PAGE TEXT:
Hi everyone,

I've updated the KIP with the following changes:

- Using the in-memory LeaderState and ClusterImage to
  retrieve the directory UUID and controller endpoints. The previous
  approach has been moved to the "Rejected Alternatives" section.

- When both --command-config and --controller-id are provided in
  the add-controller command, the config file will only be applied
  during Admin initialization.

One point for discussion:
When adding controllers, there could be a scenario where observers
have different directory UUIDs but share the same node ID. In such
cases, I propose returning a non-retryable IllegalStateException and
notifying the user that they should explicitly specify the directory
UUID when adding a voter.

In KIP-853, this scenario can occur during a node disk failure and is
also permitted during Kafka controller startup. For example, we can
start a standalone controller with node ID 3000, then start two
observers with the same node ID 3001 but different directory UUIDs.

Best,
Kuan-Po Tseng

On 2025/08/01 07:47:43 Luke Chen wrote:
> Hi Kuan-Po,
> 
> > L03
> > In KAFKA-19563, you mentioned introducing a new
> --add-controller-command-config option to separate admin and
> controller configs. That sounds like a solid approach.
> 
> Yes, that can resolve the issue in KAFKA-19563, but it conflicts with the
> motivation in the KIP:
>    1. Limited Accessibility: The node executing the tool must have direct
> access to the metadata path of the node being added or removed. This
> restricts the ability to use node A to manage node B, as node A may not
> have access to the metadata folder on node B.
>    2. Dependency on Node Configuration: The tool requires access to the
> configuration of the node being managed.
> 
> > That said, I was thinking of an alternative:
>  what if we change the logic so that *when both* --command-config
> *and* --controller-id are provided, the command config only applies
> to admin initialization? Users can add extra admin properties in
> --command-config.
> 
> I'm good with it.
> 
> >L04
> > As jose mentioned, the controller (observer) endpoints are stored in the
> ClusterImage
> 
> Yes, I like this idea since we already have endpoint information stored in
> the active controller.
> 
> Thank you.
> Luke
> 
> 
> On Fri, Aug 1, 2025 at 12:40 AM Chia-Ping Tsai <chia7...@gmail.com> wrote:
> 
> > hi Kuan-Po
> >
> > Yeah, I agree — to make things easier, we could enhance the logic.
> > If the user provides --bootstrap-server, we can retrieve
> > controller.quorum.bootstrap.servers from the broker configs
> > using admin.describeConfigs, and use that to get the required
> > controller configs.

PROVIDED MATERIAL:
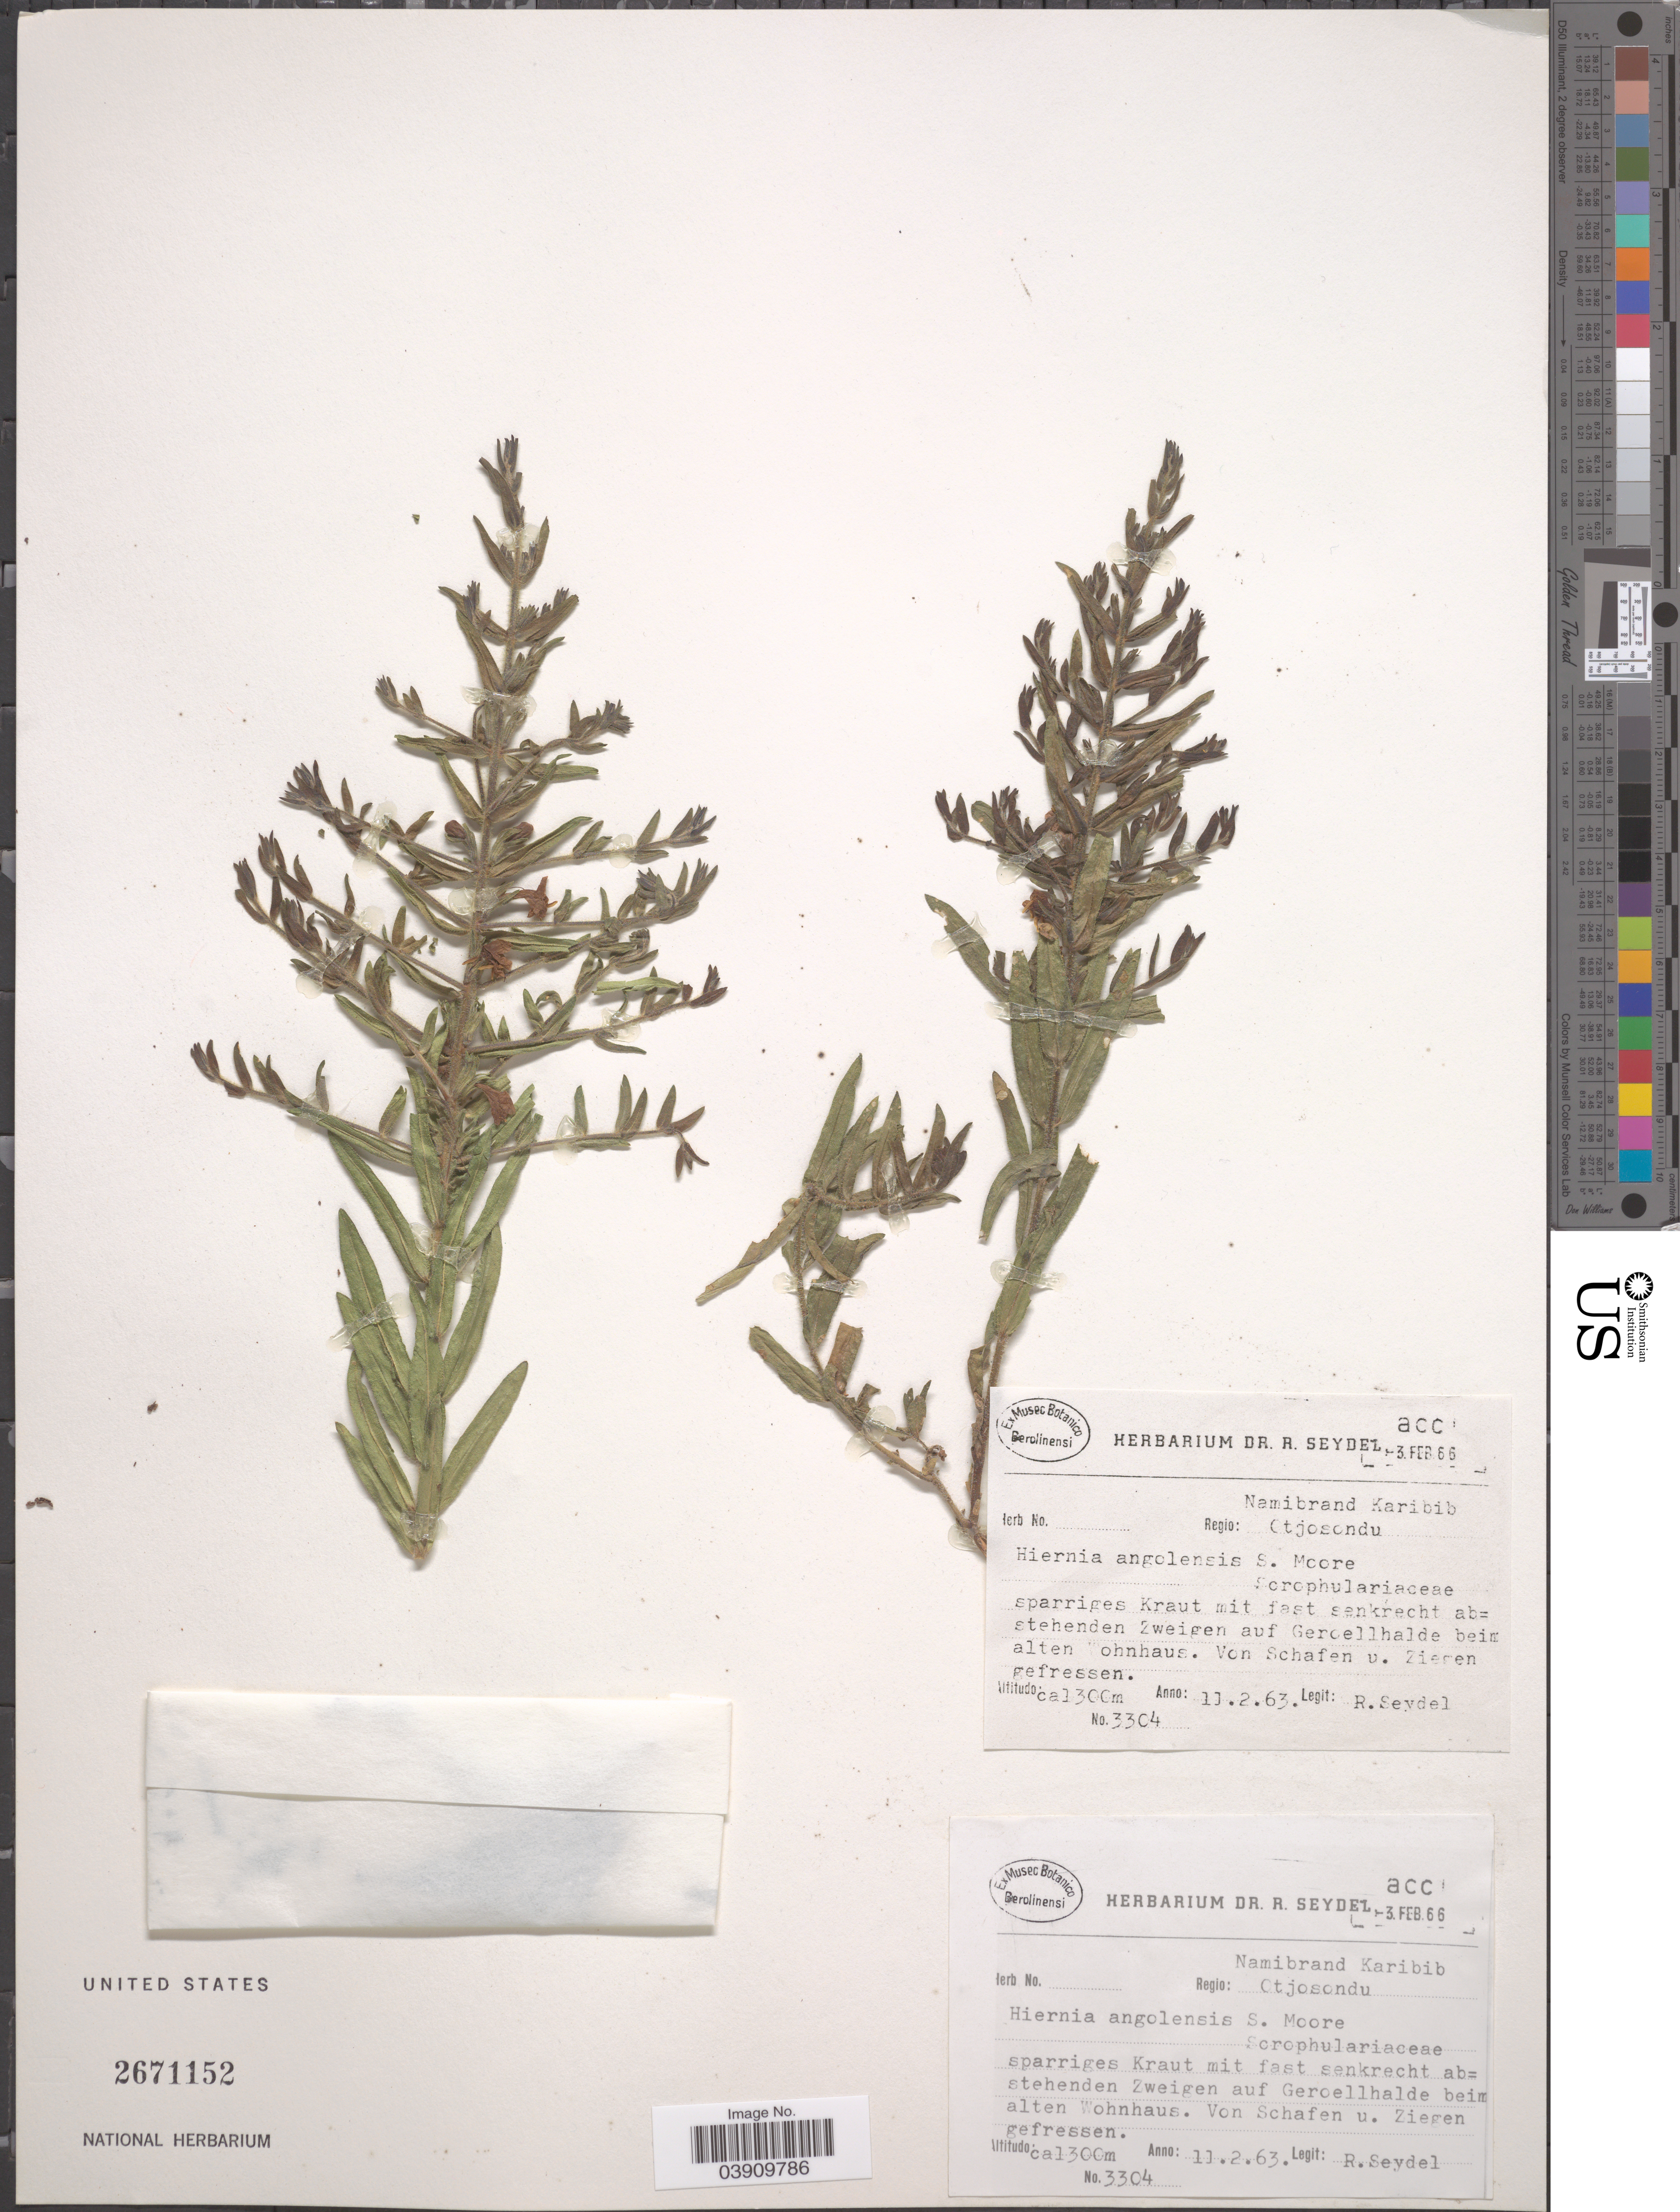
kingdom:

TASK INSTRUCTIONS:
Write what comes next in the Kafka discussion thread on adding controllers, starting after its last line.

EXERCISE RESPONSE:
> >
> >
> > As jose mentioned, the controller (observer) endpoints are stored in the
> > ClusterImage.
> >
> > Another (more complicated) approach would be to make the endpoints in
> > AddRaftVoterRequest optional.
> >
> > Initially, I thought this KIP could address this issue in a simple way,
> > without requiring any changes to the RPC :)
> >
> > Best,
> > Chia-Ping
> >
> > Kuan-Po Tseng <brandb...@gmail.com> 於 2025年8月1日 週五 上午12:05寫道:
> >
> > > Hi Luke,
> > >
> > > Appreciate the feedback — glad to finally see some voices in this thread!
> > > :)
> > >
> > > *L01, L02:*
> > > Sure thing!
> > >
> > > *L03:*
> > > Thanks for the heads-up — I hadn’t thought of that before.
> > > In KAFKA-19563, you mentioned introducing a new
> > > --add-controller-command-config option to separate admin and
> > > controller configs. That sounds like a solid approach.
> > >
> > > That said, I was thinking of an alternative:
> > > what if we change the logic so that *when both* --command-config
> > > *and* --controller-id are provided, the command config only applies
> > > to admin initialization? Users can add extra admin properties in
> > > --command-config.
> > >
> > > What do you think?
> > >
> > > *L04:*
> > > Yeah, I agree — to make things easier, we could enhance the logic.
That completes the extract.